I asked a girl to buy her a drink, she had I have a boyfriend, so I said, well i have a goldfish, she said what? I replied, oh I'm sorry I thought we were talking about shit that doesnt matter.
Hm. I declare blue a flavor.
Sunscreen. In my vag. I hate summer sex.
Dude, you walked in on me 5 times each times you had a different person with you. And each time you lifted the covers up and said 'whats going on in here'
In other words, he somehow found his way to my apartment, wasted, and was naked on my new couch. Completely naked. It was too special to pass up.

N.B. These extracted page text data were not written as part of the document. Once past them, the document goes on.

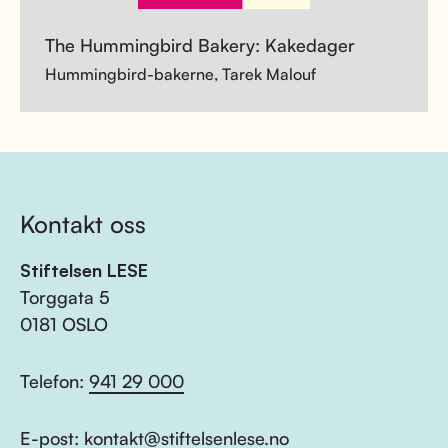
The Hummingbird Bakery: Kakedager
Hummingbird-bakerne, Tarek Malouf
Kontakt oss
Stiftelsen LESE
Torggata 5
0181 OSLO
Telefon:
941 29 000
E-post:
kontakt@stiftelsenlese.no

We just had father kitten bonding time .. I was on the toilet , he was climbing the animal print shower curtain . It was magical
Don't look him in the eyes, it like looking at the sun but instead of burning your retinas it makes you wet and vulnerable
She's dipping the chocolate graham crackers in marshmallow vodka for a 'campfire taste'
Look on the bright side, one day you will get to tell your grandkids how grandpappy got roofied on his 21st and woke up in a for sale house missing his shoes
Nope, had to pee on the side got violated by tall grass. Then someone came around the corner and I had to stop mid pee to dive into the car.. Pants down
CSI Miami is on and the guy is trying to save this woman who got shot. By stripping off his shirt & belt. THE WOMAN NEEDS YOUR PANTS OFF TOO
GOT MY PERIOD AND AN INTERNSHIP OFFER THIS IS A WONDERFUL DAY
At least they play good movies in the waiting room of the pregnancy resource center.
I woke up at 3am, top off, with campus security telling me to get dressed. Tonight was a GOOD NIGHT
Also—I just realized that your wedding gift is still on my dining room table. So...as awful as I am for not yet sending it (and I still need your address), at least I didn’t bring my screaming children to potentially the most important day of your life?